→ TASKS AND EXERCISES
1. Which large binary objects does the large files linking RFC give as examples of what it links to the dataset?
2. Please write the next part of the large files linking RFC, picking up after its final motivation point.

→ PASSAGE PROVIDED
[Start of Attachment]

RFC-017: Large Files Linking
Start Date: 2025-06-14
Published Date: 2025-08-25
Authors:
Compatibility:
- Backwards-compatible
- Forwards-compatible
Summary
This RFC introduces a new an experimental way to link large binary objects like images, videos, and documents to the dataset.
Motivation
While Parquet format supports large binary columns, sometimes it’s sub-efficient to keep binary data within the structured records of a dataset. Resons may include:
- Downloading the core dataset much faster to query and filter it before deciding which of the large binaries to download
- Storing large binaries in a separate storage from the dataset while maintaining tamper-proof properties (e.g. fast storage for dataset, glacier/tape for infrequently accessed binaries)
- Resumable uploads / downloads of large binaries
- Streaming binary data directly from storage without proxying data through a server (e.g. for image, video, and document previews).

[End of Attachment]

→ PROVIDED DATA
[Start of Attachment]

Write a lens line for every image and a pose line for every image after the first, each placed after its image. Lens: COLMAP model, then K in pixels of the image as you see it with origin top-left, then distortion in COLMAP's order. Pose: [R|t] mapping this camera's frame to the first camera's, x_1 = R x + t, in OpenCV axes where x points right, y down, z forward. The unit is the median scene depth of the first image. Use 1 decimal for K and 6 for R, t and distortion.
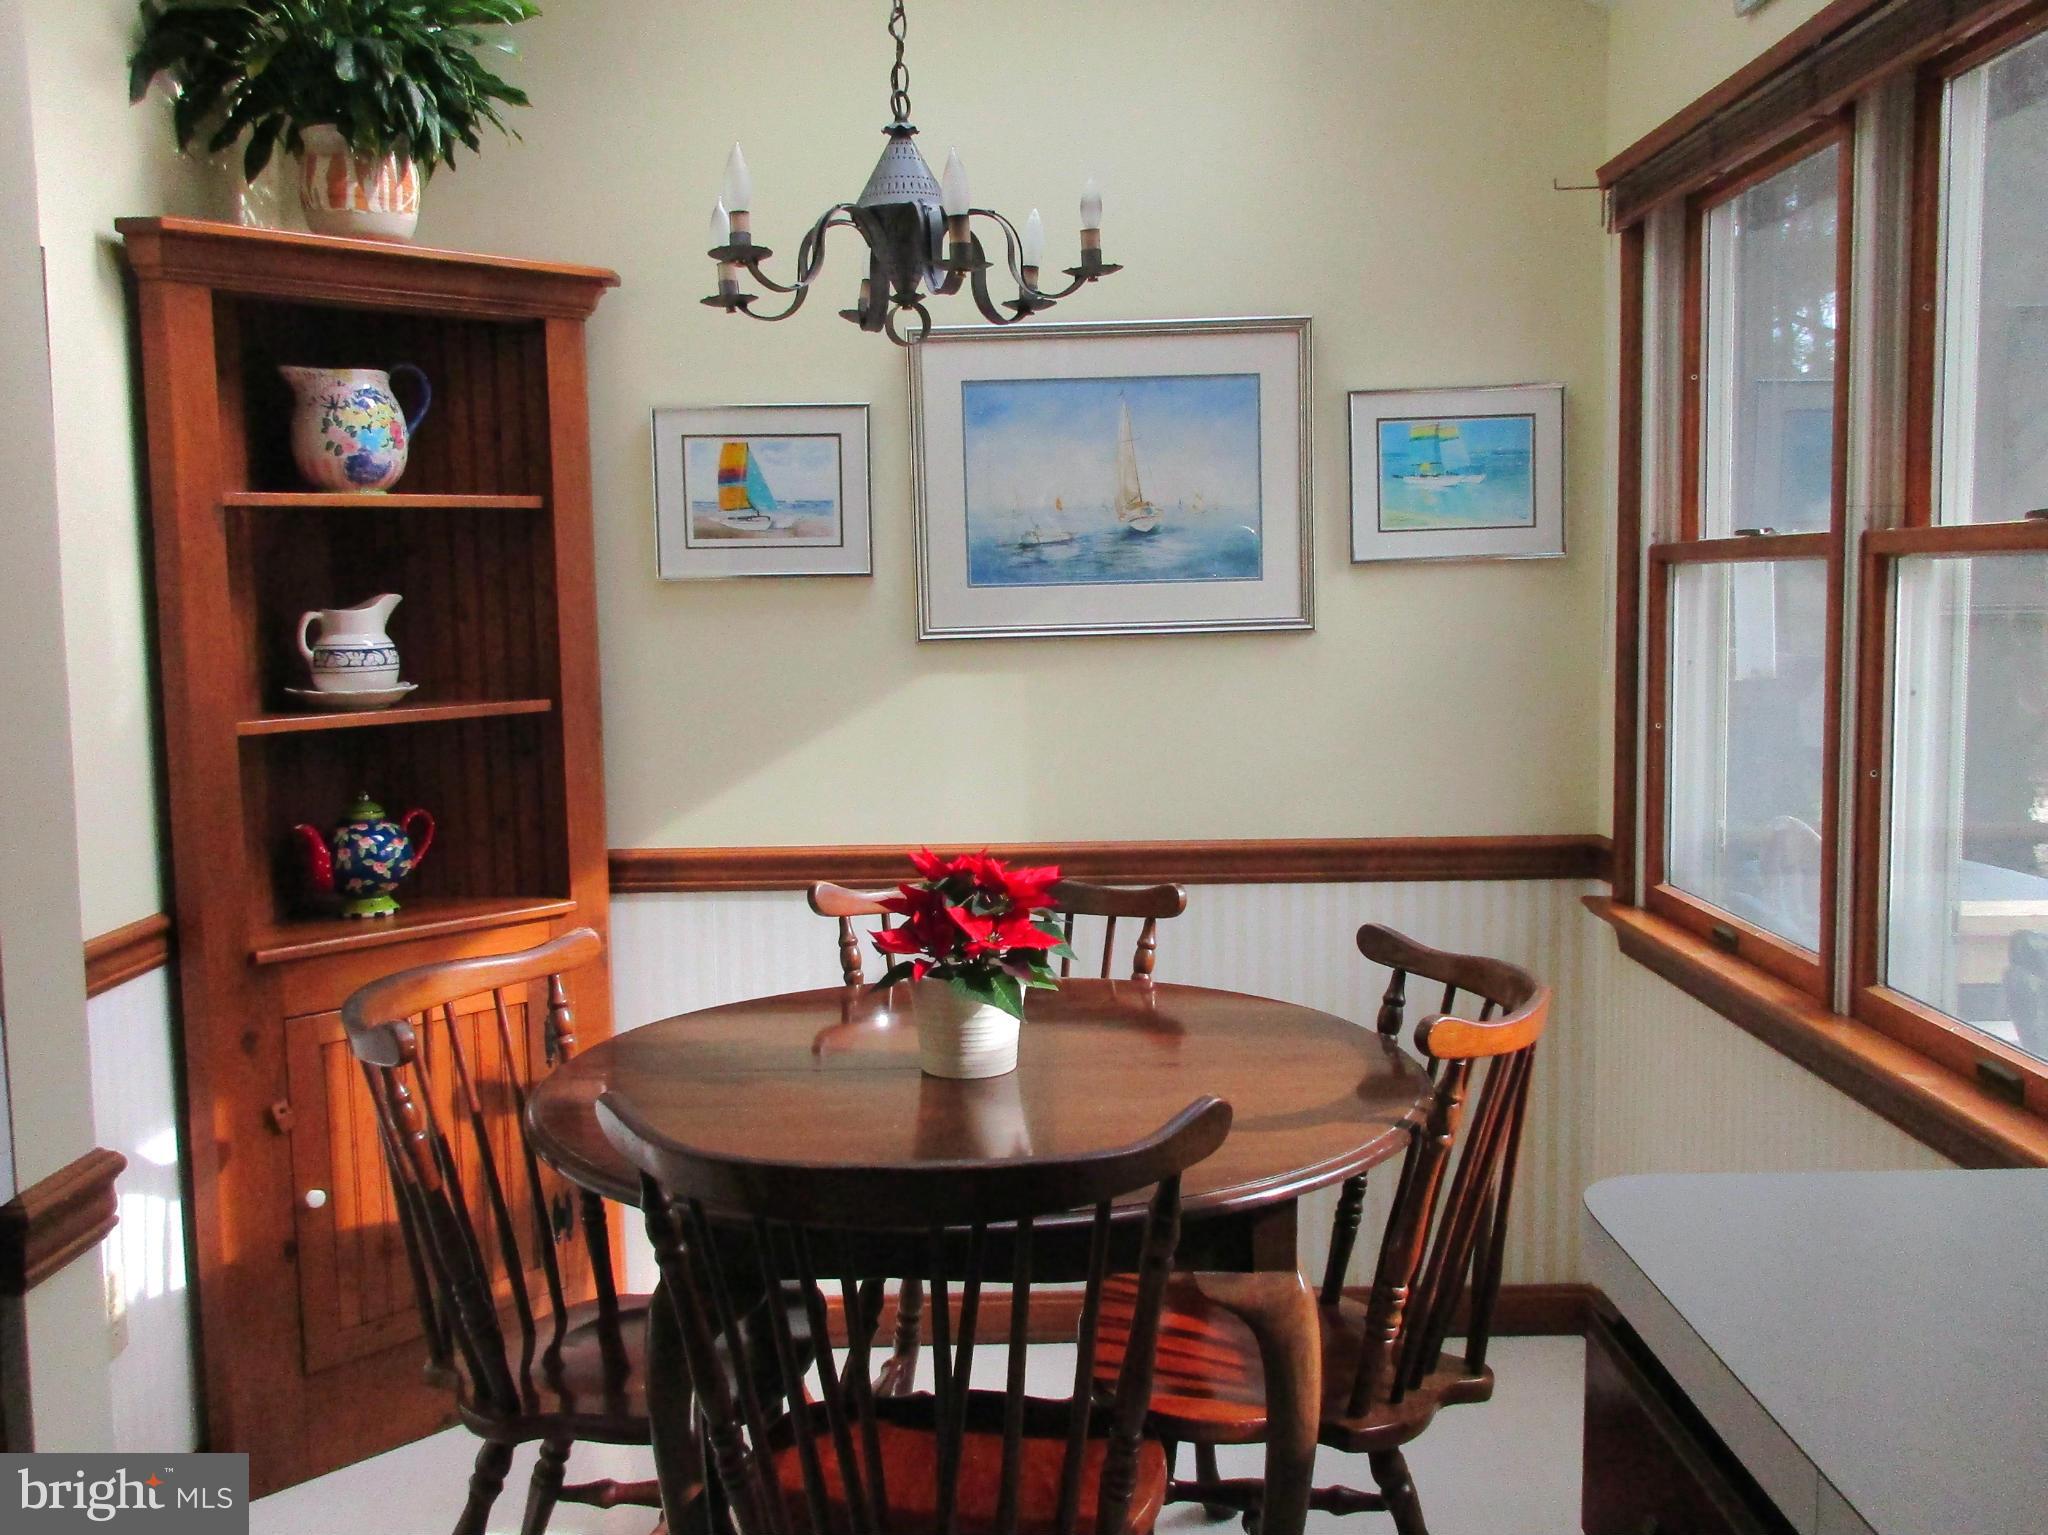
lens RADIAL K [[1551.1, 0, 1020.5], [0, 1551.1, 771.0], [0, 0, 1]] dist [0.002499, 0.010222]
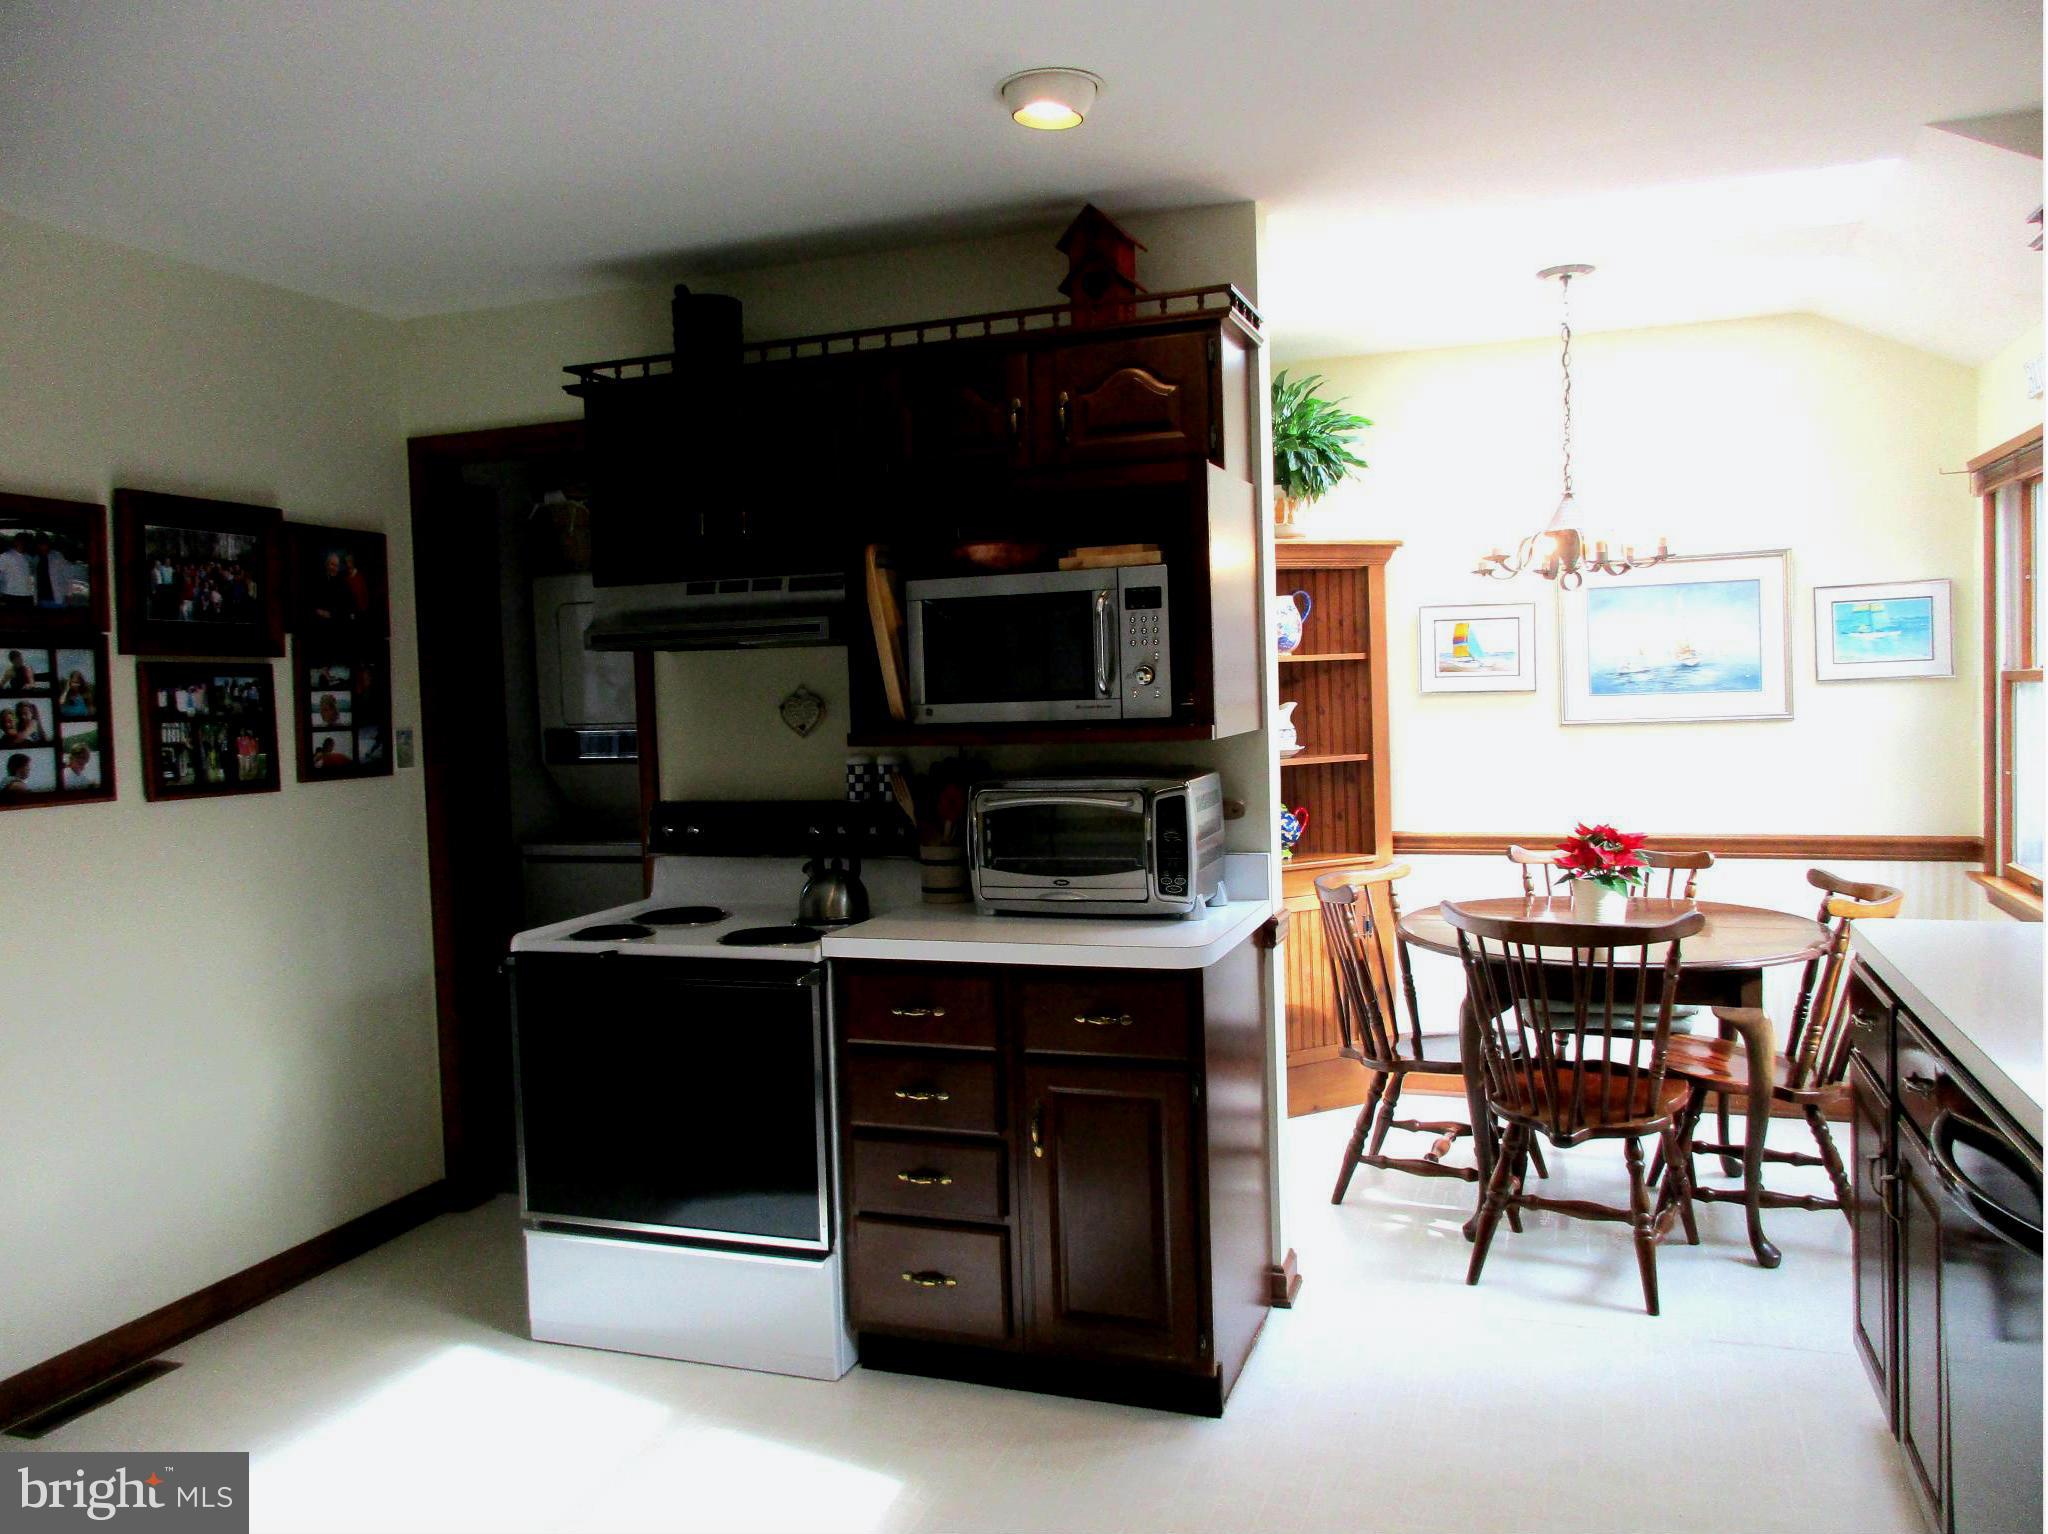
lens RADIAL K [[1551.1, 0, 1017.5], [0, 1551.1, 745.3], [0, 0, 1]] dist [0.002499, 0.010222]
pose [[0.943007, 0.004663, -0.332740, -0.062965], [-0.026214, 0.997835, -0.060309, 0.074670], [0.331739, 0.065594, 0.941088, -1.026732]]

[End of Attachment]

→ ANSWERS TO THE EXERCISES
1. Images, videos, and documents.

2.
NOTE: For streaming, while it is technically possible to obtain a byte range of a binary value withing a Parquet file and use
Range: bytes=start-end
header to access it - many preview systems take only a URL and don’t support streaming within a specified byte range, or the value in Parquet may be in the middle of a compressed chunk requiring special handling.
Guide-level explanation
Considering the above, we decided to provide an ability to attach external binaries to ODF datasets.
In order to preserve tamper-proof properties of the ODF datasets we refer to external binaries only by their hashes. This ensures that file cannot be modified without a corresponding change in the dataset and that dataset’s head
block hash acts as a Merkle root of the dataset and linked objects.
The links (hashes) of the external binaries will be specified in data columns (see rejected alternatives). Metadata chain will only contain summary information that allows to count and calculate the size of linked objects.
To mark a column that stores links to external objects we will introduce a new ObjectLink
logical type that initially will be in the multihash
format. During this early stage we don’t have enough confidence in this approach to make ObjectLink
and Multihash
part of the core ODF schema, so we will first introduce them via extra attributes mechanism.
Initially we will only support linked objects that are stored alongside (embedded) in a dataset, but may expand it in future towards sharing objects between multiple datasets and use of separate storage.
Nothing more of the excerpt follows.